Qu’est-ce que la peur du gendarme liée à l’idée de punition ?

La peur du gendarme est la peur de la punition, de la sanction. Les gens obéissent à une ordre, respectent une loi, une règle parce qu’ils ont peur de subir des conséquences désagréables. La peur du gendarme sous-tend une attitude de “pas vu, pas pris”; “quand le chat n’est pas là, les souris dansent”.

Isabelle Filliozat affirme que l’éducation traditionnelle enseigne la peur du gendarme et de la punition plutôt que le respect des règles parce qu’elles sont bonnes pour la vie collective et pour la personne.

Elle cite l’exemple de l’amnistie proposée par Jacques Chirac  en 1995 : les amendes de stationnement à Paris ont été annulées. Une grande partie des automobilistes parisiens s’est alors garée sur les stationnements interdits, les couloirs de bus ou autres emplacements gênant la circulation : pas de risque d’être verbalisés, allons-y gaiement ! Or cette attitude a empêché certains véhicules de secours de circuler normalement et a ainsi provoqué plusieurs morts évitables. 

peur du gendarme et éducation positive

 

Quel est l’objectif de l’éducation positive ?

L’objectif de l’éducation positive est d’apprendre aux enfants à respecter des règles non pas parce qu’ils ont peur d’une punition mais parce qu’elles sont bonnes et permettent de :

  • mieux vivre ensemble,
  • assurer leur sécurité,
  • grandir épanouis, autonomes et responsables.

L’idée est que les enfants comprennent l’intérêt qu’ils ont à respecter une règle PAR et POUR eux-mêmes. On en saisit tout l’intérêt quand, une fois adultes, ils devront faire des choix. Est-ce que je respecte une règle, une loi car :

  • elle est bonne pour moi et pour les autres, juste et adaptée à la situation ?
  • je risque une punition, une réprimande, une amende, une peine de prison ?

L’idéal est même qu’ils participent à la fois à :

  • l’élaboration des règles afin de susciter leur adhésion et leur coopération,
  • l’effectuation des réparations (les réparations peuvent être matérielles, compensatrices ou symboliques),
  • la recherche des solutions préventive (et non pas punitives) en cas d’infraction.

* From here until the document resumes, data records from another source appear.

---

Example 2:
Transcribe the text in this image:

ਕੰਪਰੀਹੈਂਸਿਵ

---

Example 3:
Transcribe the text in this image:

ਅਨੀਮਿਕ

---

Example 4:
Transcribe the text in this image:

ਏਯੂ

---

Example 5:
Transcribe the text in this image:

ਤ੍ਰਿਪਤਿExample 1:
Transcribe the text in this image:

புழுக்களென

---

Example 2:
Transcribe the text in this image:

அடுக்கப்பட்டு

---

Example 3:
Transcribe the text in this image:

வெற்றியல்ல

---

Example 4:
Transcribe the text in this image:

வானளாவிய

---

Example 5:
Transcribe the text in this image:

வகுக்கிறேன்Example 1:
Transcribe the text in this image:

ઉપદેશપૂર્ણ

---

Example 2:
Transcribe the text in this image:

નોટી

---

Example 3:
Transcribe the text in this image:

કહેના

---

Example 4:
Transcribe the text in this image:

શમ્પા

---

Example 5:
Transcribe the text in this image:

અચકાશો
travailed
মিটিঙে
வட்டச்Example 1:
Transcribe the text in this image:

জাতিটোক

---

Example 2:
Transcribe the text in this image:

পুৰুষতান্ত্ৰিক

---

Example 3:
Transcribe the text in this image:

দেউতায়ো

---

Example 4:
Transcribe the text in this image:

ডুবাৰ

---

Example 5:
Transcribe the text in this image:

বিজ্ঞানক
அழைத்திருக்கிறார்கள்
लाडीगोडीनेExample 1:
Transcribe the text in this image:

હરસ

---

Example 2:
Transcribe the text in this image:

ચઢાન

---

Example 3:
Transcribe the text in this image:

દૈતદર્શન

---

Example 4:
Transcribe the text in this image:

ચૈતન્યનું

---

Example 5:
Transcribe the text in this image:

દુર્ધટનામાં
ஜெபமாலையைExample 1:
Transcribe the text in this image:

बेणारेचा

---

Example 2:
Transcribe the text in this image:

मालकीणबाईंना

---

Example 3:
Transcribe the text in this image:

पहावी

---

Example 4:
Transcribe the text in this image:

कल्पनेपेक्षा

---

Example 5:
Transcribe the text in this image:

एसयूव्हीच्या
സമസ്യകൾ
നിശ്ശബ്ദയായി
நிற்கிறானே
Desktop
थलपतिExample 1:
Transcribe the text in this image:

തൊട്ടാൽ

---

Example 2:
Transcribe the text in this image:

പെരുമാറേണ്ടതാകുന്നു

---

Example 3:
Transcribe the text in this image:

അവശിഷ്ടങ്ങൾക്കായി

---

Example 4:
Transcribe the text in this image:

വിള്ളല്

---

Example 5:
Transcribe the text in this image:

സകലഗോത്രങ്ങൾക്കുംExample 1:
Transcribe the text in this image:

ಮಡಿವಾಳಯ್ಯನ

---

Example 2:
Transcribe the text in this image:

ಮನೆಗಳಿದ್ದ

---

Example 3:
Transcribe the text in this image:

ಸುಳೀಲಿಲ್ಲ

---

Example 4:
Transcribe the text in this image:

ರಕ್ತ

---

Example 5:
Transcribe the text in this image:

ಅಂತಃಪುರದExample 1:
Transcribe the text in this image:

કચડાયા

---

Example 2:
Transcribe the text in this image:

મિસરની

éducation positive et peur du gendarme

Le corollaire est que les enfants soient capables de discuter une règle qu’ils n’estiment pas juste, équitable ou adaptée. Le parent peut alors écouter les remarques de l’enfant et décider de les prendre en compte ou non, selon la pertinence des remarques ou leurs propres niveaux d’exigence, leurs propres croyances ou leurs propres limites en tant que parents.

Quels investissements de la part des parents l’éducation positive nécessite-t-elle ?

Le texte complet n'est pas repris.